Grensoverschrijdende verontreiniging
Van grensoverschrijdende verontreiniging is sprake als verontreinigingen vanuit de waterbodem in de landbodem terechtkomen en andersom. De aanpak van grensoverschrijdende gevallen is gekoppeld aan de ligging van de bron van de verontreiniging. Op voorwaarde dat er een duidelijke (punt)bron te vinden is.
In de praktijk betekent dit het volgende: aanpak volgens de Wet Bodembescherming (Wbb) als de bron van de (historische) verontreiniging op de landbodem ligt (saneringsregeling).
Juridisch kader
Artikel 63c Wet bodembescherming bevat het juridische kader voor grensoverschrijdende verontreinigingen met (punt)bron in de landbodem en is een spiegelbepaling van artikel 5.17 Waterwet.
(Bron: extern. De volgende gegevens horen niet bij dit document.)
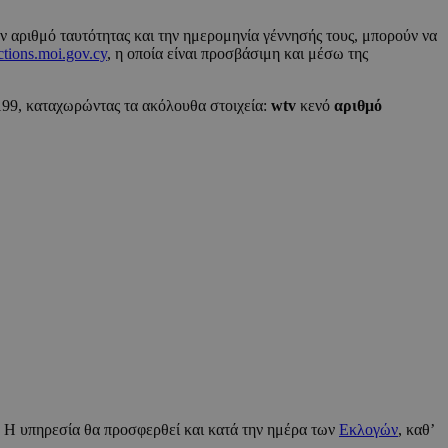
ν αριθμό ταυτότητας και την ημερομηνία γέννησής τους, μπορούν να
ctions.moi.gov.cy
, η οποία είναι προσβάσιμη και μέσω της
199, καταχωρώντας τα ακόλουθα στοιχεία:
wtv
κενό
αριθμό
μ.. Η υπηρεσία θα προσφερθεί και κατά την ημέρα των
Εκλογών
, καθ’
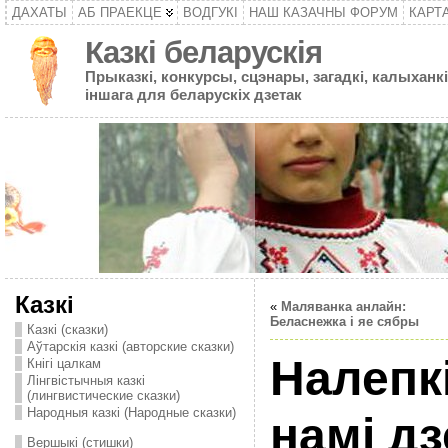
ДАХАТЫ
АБ ПРАЕКЦЕ
ВОДГУКІ
НАШ КАЗАЧНЫ ФОРУМ
КАРТ
Казкі беларускія
Прыказкі, конкурсы, сцэнары, загадкі, калыханкі
іншага для беларускіх дзетак
Казкі
«
Маляванка анлайн:
Беласнежка і яе сябры
Казкі (сказки)
Аўтарскія казкі (авторские сказки)
Налепкі
Кнігі цалкам
Лінгвістычныя казкі
(лингвистические сказки)
Народныя казкі (Народные сказки)
намі дз
Вершыкі (стишки)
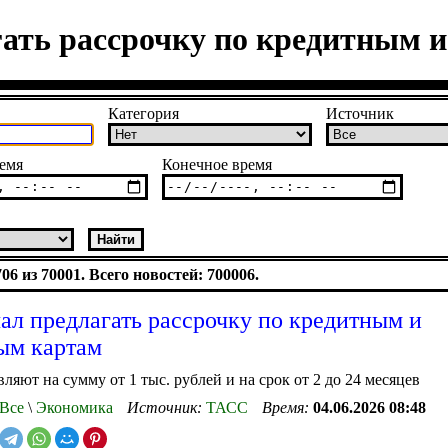
ать рассрочку по кредитным 
Категория
Источник
емя
Конечное время
6 из 70001. Всего новостей: 700006.
ал предлагать рассрочку по кредитным и
ым картам
вляют на сумму от 1 тыс. рублей и на срок от 2 до 24 месяцев
Все
\
Экономика
Источник:
ТАСС
Время:
04.06.2026 08:48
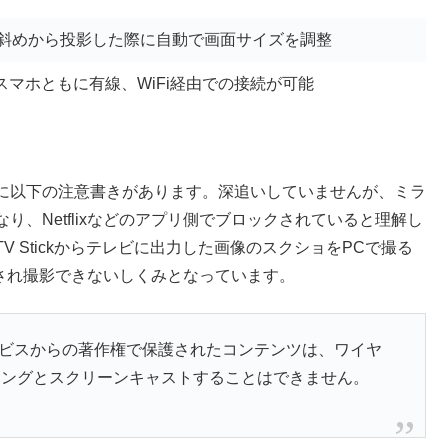
、斜めから投影した際に自動で画面サイズを調整
roid スマホともに有線、WiFi経由での接続が可能
に以下の注意書きがあります。深追いしていませんが、ミラ
、Netflixなどのアプリ側でブロックされていると理解し
V Stickからテレビに出力した画像のスクショをPCで撮る
ックされ撮影できないしくみとなっています。
び同様のサービスからの著作権で保護されたコンテンツは、ワイヤ
リングとスクリーンキャストすることはできません。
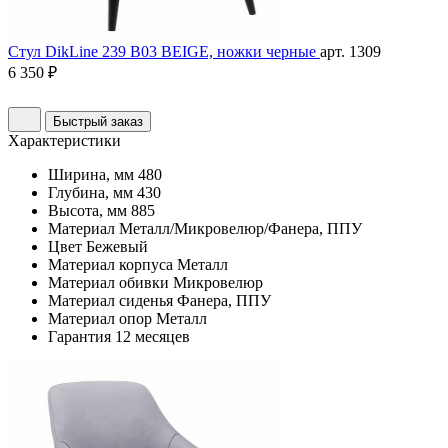
Стул DikLine 239 B03 BEIGE, ножки черные
арт. 1309
6 350 ₽
Быстрый заказ
Характеристики
Ширина, мм
480
Глубина, мм
430
Высота, мм
885
Материал
Металл/Микровелюр/Фанера, ППУ
Цвет
Бежевый
Материал корпуса
Металл
Материал обивки
Микровелюр
Материал сиденья
Фанера, ППУ
Материал опор
Металл
Гарантия
12 месяцев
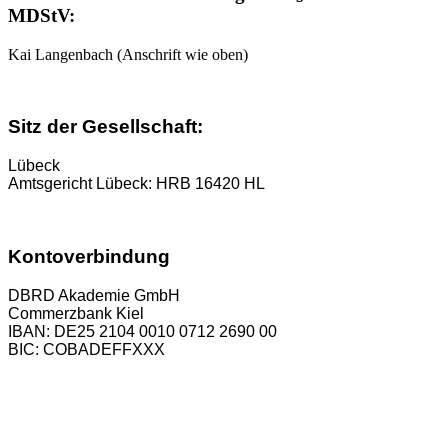
MDStV:
Kai Langenbach (Anschrift wie oben)
Sitz der Gesellschaft:
Lübeck
Amtsgericht Lübeck: HRB 16420 HL
Kontoverbindung
DBRD Akademie GmbH
Commerzbank Kiel
IBAN: DE25 2104 0010 0712 2690 00
BIC: COBADEFFXXX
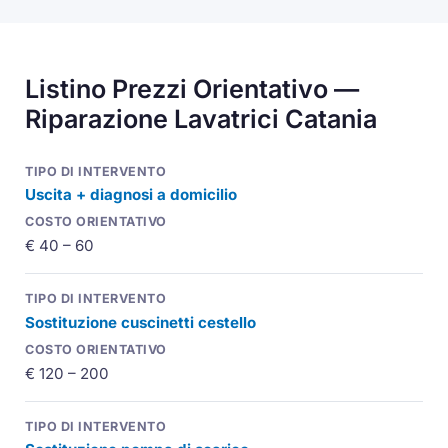
Listino Prezzi Orientativo —
Riparazione Lavatrici Catania
Uscita + diagnosi a domicilio
€ 40 – 60
Sostituzione cuscinetti cestello
€ 120 – 200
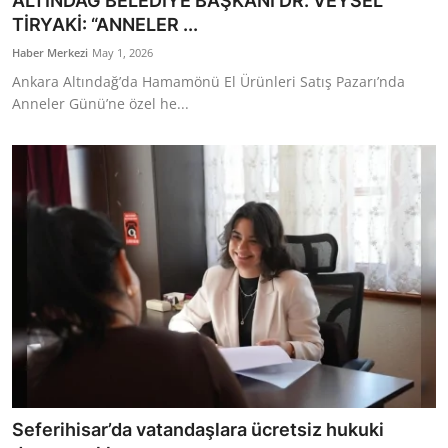
ALTINDAĞ BELEDİYE BAŞKANI DR. VEYSEL
TİRYAKİ: “ANNELER ...
Haber Merkezi
May 1, 2026
Ankara Altındağ’da Hamamönü El Ürünleri Satış Pazarı’nda
Anneler Günü’ne özel he...
Seferihisar’da vatandaşlara ücretsiz hukuki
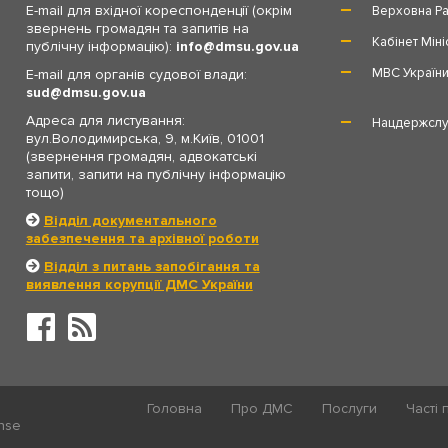
E-mail для вхідної кореспонденції (окрім
Верховна Ра
звернень громадян та запитів на
Кабінет Міні
публічну інформацію):
info
dmsu.gov.ua
МВС Україн
E-mail для органів судової влади:
sud
dmsu.gov.ua
Адреса для листування:
Нацдержслу
вул.Володимирська, 9, м.Київ, 01001
(звернення громадян, адвокатські
запити, запити на публічну інформацію
тощо)
Відділ документального
забезпечення та архівної роботи
Відділ з питань запобігання та
виявлення корупції ДМС України
Головна
Про ДМС
Послуги
Часті 
ense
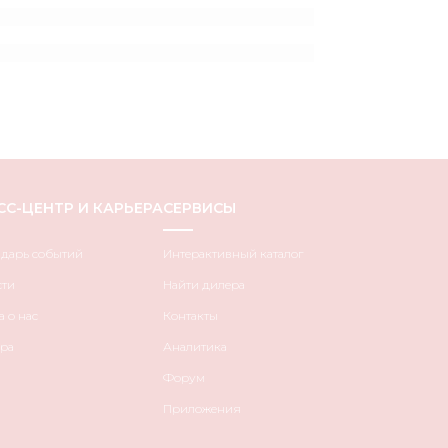
СС-ЦЕНТР И КАРЬЕРА
СЕРВИСЫ
ндарь событий
Интерактивный каталог
сти
Найти дилера
 о нас
Контакты
ра
Аналитика
Форум
Приложения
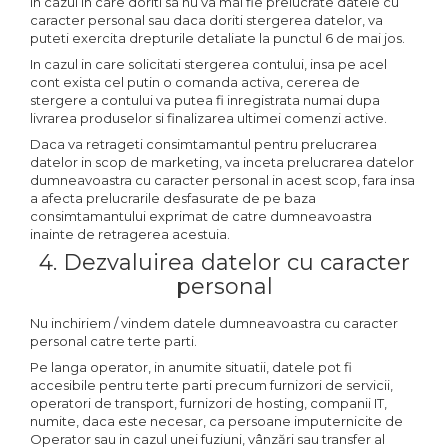
In cazul in care doriti sa nu va mai fie prelucrate datele cu
caracter personal sau daca doriti stergerea datelor, va
puteti exercita drepturile detaliate la punctul 6 de mai jos.
In cazul in care solicitati stergerea contului, insa pe acel
cont exista cel putin o comanda activa, cererea de
stergere a contului va putea fi inregistrata numai dupa
livrarea produselor si finalizarea ultimei comenzi active.
Daca va retrageti consimtamantul pentru prelucrarea
datelor in scop de marketing, va inceta prelucrarea datelor
dumneavoastra cu caracter personal in acest scop, fara insa
a afecta prelucrarile desfasurate de pe baza
consimtamantului exprimat de catre dumneavoastra
inainte de retragerea acestuia.
4. Dezvaluirea datelor cu caracter
personal
Nu inchiriem / vindem datele dumneavoastra cu caracter
personal catre terte parti.
Pe langa operator, in anumite situatii, datele pot fi
accesibile pentru terte parti precum furnizori de servicii,
operatori de transport, furnizori de hosting, companii IT,
numite, daca este necesar, ca persoane imputernicite de
Operator sau in cazul unei fuziuni, vânzări sau transfer al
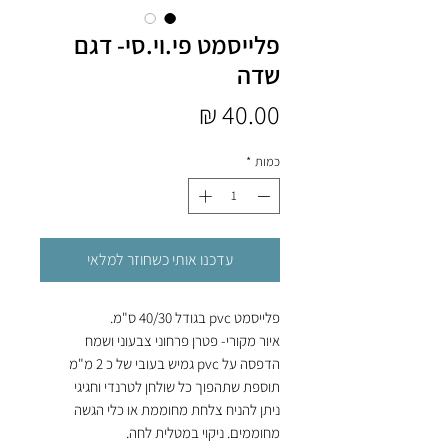
פלייסמט פי.וי.סי- דגם
שדה
מחיר
כמות
*
עדכנו אותי כשחוזר למלאי
פלייסמט pvc בגודל 40/30 ס"מ.
איור מקורי- פטרן פרחוני צבעוני ושמח
הדפסה על pvc גמיש בעובי של כ 2 מ"מ
תוספת שתהפוך כל שולחן לטרנדי וחגיגי
ניתן להניח צלחת מחוממת או כלי הגשה
מחוממים. ניקוי במטלית לחה.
Het moet gaan om een verontreiniging die als ‘ernst en spoed' beschikt is. Het saneringsplan moet in dergelijke gevallen ook betrekking hebben op de ernstig verontreinigde waterbodem.
Volgens artikel 63c Wbb is de saneringsparagraaf uit de Wbb van toepassing op de waterbodem, als:
- een geval van ernstige landbodemverontreiniging zich mede uitstrekt tot die waterbodem
- voor dat geval is vastgesteld dat spoedige sanering noodzakelijk is
- en de bron van de verontreiniging of aantasting in de landbodem is gelegen
De samenloopbepaling heeft dus geen betrekking op diffuse verontreinigingen, waarvoor geen duidelijke bron in de landbodem aanwijsbaar is.
Bevoegd gezag
In de genoemde gevallen zijn de bevoegdheden die het bevoegde gezag volgens de Wbb heeft met betrekking tot de verontreiniging in de landbodem, mede van toepassing op de samenhangende verontreiniging van de bodem of oever van een oppervlaktewaterlichaam, voor zover die bodem of oever ernstig verontreinigd is. Die bevoegdheden hebben dus geen betrekking op de verontreiniging in de waterbodem die niet ernstig is. De beheerder zal, naar aanleiding van het overleg dat gedeputeerde staten met hem voeren volgens het tweede lid van dit artikel, kunnen beoordelen of hij voor die niet-ernstige verontreiniging nog maatregelen moet nemen.
Gedeputeerde Staten moeten met de waterbeheerder overleggen als er maatregelen worden getroffen in de waterbodem en toepassing wordt gegeven aan artikel 63c Wbb. Ook de bevoegd gezag gemeenten (artikel 88 Wbb en Besluit aanwijzing bevoegd gezag gemeenten) zijn bevoegd om bij grensoverschrijdende verontreinigingen (landbodem richting waterbodem) maatregelen te treffen (in de waterbodem). Zie Staatsblad 2012, nr. 222.